Similarly, when Congress passed Part D of Medicare in 2003, giving seniors coverage for prescription drugs, Congress prohibited Medicare from negotiating.
Nor can Medicare get involved in deciding that a drug may be a waste of money. In medical circles, this is known as the comparative-effectiveness debate, which nearly derailed the entire Obamacare effort in 2009.
Doctors and other health care reformers behind the comparative-effectiveness movement make a simple argument: Suppose that after exhaustive research, cancer drug A, which costs $300 a dose, is found to be just as effective as or more effective than drug B, which costs $3,000. Shouldn’t the person or entity paying the bill, e.g. Medicare, be able to decide that it will pay for drug A but not drug B? Not according to a law passed by Congress in 2003 that requires Medicare to reimburse patients (again, at average sales price plus 6%) for any cancer drug approved for use by the Food and Drug Administration. Most states require insurance companies to do the same thing.
Huh? We thought Congress was there to protect us, not the big corporations. Why would they do such a thing? Just follow the lobbyist money!
...the drag on our overall economy that comes with taxpayers, employers and consumers spending so much more than is spent in any other country for the same product is unsustainable. Health care is eating away at our economy and our treasury.

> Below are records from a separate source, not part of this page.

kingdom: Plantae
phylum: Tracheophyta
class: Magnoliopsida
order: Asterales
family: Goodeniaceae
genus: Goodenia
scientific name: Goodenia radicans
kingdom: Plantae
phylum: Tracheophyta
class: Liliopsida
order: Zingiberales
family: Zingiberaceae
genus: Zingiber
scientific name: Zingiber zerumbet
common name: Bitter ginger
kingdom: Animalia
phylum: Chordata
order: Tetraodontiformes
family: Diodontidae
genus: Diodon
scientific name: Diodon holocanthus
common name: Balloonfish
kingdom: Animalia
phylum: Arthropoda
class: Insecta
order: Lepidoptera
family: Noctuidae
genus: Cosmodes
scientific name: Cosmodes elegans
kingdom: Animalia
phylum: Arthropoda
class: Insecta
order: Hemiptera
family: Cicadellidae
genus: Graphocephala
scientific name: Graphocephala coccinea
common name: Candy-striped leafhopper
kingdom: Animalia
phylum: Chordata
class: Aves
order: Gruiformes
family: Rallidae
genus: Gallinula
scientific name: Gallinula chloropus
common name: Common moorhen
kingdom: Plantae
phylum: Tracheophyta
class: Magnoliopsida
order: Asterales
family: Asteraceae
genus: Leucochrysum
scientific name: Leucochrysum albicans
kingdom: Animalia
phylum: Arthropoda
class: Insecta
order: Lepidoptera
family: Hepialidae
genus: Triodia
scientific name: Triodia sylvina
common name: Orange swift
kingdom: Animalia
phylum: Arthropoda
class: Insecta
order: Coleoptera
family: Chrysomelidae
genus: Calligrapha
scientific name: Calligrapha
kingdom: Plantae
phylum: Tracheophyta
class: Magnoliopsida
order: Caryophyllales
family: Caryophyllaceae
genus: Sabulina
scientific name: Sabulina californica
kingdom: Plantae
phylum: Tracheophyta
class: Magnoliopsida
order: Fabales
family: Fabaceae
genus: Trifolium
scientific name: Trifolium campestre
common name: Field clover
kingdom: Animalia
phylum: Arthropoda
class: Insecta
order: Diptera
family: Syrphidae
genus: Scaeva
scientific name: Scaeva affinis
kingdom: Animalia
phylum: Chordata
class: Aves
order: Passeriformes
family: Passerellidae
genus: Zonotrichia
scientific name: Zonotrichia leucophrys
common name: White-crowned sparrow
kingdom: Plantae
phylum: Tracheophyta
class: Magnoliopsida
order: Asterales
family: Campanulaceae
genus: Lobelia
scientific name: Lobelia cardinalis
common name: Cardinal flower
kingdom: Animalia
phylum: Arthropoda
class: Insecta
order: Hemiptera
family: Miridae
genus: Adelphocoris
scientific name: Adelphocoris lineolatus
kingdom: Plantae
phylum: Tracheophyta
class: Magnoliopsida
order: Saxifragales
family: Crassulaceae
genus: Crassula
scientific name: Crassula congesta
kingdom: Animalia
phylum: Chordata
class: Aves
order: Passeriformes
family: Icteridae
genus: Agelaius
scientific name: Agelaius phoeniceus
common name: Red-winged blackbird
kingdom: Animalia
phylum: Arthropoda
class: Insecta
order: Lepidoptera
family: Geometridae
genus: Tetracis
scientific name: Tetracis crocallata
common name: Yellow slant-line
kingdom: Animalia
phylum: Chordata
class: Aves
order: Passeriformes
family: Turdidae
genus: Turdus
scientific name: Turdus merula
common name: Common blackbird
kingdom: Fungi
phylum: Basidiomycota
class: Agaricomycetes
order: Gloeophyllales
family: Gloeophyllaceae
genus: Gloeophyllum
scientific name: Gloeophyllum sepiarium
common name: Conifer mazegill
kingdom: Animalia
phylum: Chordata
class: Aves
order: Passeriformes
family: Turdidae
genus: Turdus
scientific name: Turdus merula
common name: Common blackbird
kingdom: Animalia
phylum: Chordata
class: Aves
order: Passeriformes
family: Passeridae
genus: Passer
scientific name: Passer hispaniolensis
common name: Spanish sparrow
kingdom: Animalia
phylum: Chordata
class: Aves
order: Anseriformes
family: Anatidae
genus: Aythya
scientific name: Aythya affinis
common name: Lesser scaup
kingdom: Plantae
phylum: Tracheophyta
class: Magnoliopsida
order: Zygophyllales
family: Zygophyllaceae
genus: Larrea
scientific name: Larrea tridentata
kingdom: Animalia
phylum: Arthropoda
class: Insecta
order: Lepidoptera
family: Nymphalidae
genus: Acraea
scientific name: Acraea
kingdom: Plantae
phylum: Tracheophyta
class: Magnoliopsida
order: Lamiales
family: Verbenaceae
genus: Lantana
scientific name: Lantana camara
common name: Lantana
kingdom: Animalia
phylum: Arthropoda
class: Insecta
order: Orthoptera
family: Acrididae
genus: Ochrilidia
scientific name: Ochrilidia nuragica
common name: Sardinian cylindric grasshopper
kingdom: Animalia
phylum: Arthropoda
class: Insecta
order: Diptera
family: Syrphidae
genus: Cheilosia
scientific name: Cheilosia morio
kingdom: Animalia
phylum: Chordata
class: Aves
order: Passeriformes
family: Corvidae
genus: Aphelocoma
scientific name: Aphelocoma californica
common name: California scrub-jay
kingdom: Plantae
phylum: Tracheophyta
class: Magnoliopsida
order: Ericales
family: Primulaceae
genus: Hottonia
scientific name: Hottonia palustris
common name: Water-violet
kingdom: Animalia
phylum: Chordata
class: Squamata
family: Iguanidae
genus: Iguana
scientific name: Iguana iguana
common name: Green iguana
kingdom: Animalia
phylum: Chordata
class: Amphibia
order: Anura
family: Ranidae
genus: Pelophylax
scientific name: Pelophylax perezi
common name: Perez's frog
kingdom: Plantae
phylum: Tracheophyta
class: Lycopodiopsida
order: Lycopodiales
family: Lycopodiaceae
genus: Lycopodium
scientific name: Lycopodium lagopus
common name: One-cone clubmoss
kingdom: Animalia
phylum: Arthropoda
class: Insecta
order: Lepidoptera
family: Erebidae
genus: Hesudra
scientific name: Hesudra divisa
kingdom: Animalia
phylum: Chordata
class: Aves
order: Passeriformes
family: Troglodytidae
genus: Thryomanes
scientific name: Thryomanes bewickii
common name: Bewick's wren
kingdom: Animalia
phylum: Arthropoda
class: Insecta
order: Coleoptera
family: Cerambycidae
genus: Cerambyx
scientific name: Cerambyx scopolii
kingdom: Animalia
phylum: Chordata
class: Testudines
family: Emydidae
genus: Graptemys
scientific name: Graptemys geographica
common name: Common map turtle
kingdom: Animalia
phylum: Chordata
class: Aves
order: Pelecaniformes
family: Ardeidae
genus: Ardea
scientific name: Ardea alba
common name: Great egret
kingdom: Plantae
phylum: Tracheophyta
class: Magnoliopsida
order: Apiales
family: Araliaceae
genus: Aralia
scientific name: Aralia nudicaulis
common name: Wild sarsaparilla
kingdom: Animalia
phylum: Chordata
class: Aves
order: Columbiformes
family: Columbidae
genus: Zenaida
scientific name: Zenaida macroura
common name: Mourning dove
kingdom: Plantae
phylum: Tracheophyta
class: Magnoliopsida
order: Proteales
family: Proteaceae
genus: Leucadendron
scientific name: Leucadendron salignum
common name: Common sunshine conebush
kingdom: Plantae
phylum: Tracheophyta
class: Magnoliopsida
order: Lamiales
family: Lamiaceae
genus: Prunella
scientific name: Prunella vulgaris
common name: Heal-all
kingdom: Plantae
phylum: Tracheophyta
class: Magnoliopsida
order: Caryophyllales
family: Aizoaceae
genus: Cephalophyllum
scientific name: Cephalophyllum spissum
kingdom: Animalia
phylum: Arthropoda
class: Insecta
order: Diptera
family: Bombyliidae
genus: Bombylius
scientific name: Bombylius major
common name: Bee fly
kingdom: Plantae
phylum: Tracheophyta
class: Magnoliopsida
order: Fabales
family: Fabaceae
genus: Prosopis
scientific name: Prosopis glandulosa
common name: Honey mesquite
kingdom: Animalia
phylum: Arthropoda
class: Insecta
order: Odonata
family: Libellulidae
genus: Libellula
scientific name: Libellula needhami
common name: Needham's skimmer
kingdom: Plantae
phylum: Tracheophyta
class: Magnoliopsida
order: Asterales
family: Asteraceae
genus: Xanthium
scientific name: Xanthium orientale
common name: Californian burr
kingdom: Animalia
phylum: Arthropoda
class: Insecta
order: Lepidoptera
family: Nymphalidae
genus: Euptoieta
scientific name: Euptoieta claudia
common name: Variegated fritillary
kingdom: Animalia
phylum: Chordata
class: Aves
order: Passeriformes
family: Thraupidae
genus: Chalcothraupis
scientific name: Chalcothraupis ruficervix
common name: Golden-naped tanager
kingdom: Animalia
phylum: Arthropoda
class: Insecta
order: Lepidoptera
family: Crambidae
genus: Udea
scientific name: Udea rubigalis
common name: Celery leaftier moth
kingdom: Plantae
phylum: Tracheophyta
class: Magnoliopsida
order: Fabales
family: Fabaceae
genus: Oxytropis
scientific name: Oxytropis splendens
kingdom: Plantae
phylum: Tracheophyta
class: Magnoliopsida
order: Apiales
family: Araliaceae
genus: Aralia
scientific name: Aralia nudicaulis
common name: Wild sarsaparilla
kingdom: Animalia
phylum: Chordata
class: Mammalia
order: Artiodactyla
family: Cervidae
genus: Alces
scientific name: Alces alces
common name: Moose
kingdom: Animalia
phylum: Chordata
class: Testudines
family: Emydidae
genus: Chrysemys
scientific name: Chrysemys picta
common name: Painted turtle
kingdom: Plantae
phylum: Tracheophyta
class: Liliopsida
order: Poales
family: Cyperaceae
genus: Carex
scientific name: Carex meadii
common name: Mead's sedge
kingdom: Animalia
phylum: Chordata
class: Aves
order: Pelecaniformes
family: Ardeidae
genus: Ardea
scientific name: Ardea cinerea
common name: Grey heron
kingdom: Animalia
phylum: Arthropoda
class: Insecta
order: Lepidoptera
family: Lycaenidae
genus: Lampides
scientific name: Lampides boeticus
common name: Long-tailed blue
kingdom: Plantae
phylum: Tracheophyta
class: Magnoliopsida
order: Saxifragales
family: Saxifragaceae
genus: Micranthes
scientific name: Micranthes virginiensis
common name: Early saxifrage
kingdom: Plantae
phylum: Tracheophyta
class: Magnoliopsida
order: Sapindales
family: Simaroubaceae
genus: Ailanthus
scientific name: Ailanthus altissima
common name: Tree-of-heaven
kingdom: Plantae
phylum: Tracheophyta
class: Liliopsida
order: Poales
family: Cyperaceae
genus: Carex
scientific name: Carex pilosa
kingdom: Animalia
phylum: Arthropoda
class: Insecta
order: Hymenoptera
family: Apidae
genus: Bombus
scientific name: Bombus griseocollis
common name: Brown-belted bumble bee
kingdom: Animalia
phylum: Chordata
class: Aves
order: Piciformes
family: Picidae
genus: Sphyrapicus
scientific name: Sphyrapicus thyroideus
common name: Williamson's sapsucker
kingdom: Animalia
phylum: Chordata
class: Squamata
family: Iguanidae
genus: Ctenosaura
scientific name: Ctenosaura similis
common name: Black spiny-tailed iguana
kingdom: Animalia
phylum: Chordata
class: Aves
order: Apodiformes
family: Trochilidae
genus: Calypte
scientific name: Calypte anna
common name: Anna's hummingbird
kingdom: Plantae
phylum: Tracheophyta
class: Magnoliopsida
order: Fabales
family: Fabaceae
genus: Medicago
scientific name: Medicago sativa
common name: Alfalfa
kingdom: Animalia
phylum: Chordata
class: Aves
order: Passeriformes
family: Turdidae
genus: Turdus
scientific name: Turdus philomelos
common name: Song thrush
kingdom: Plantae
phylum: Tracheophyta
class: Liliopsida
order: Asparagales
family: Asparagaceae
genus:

The health care industry seems to have the will and the means to keep it that way. According to the Center for Responsive Politics, the pharmaceutical and health-care-product industries, combined with organizations representing doctors, hospitals, nursing homes, health services and HMOs, have spent $5.36 billion since 1998 on lobbying in Washington. That dwarfs the $1.53 billion spent by the defense and aerospace industries and the $1.3 billion spent by oil and gas interests over the same period. That’s right: the health-care-industrial complex spends more than three times what the military-industrial complex spends in Washington.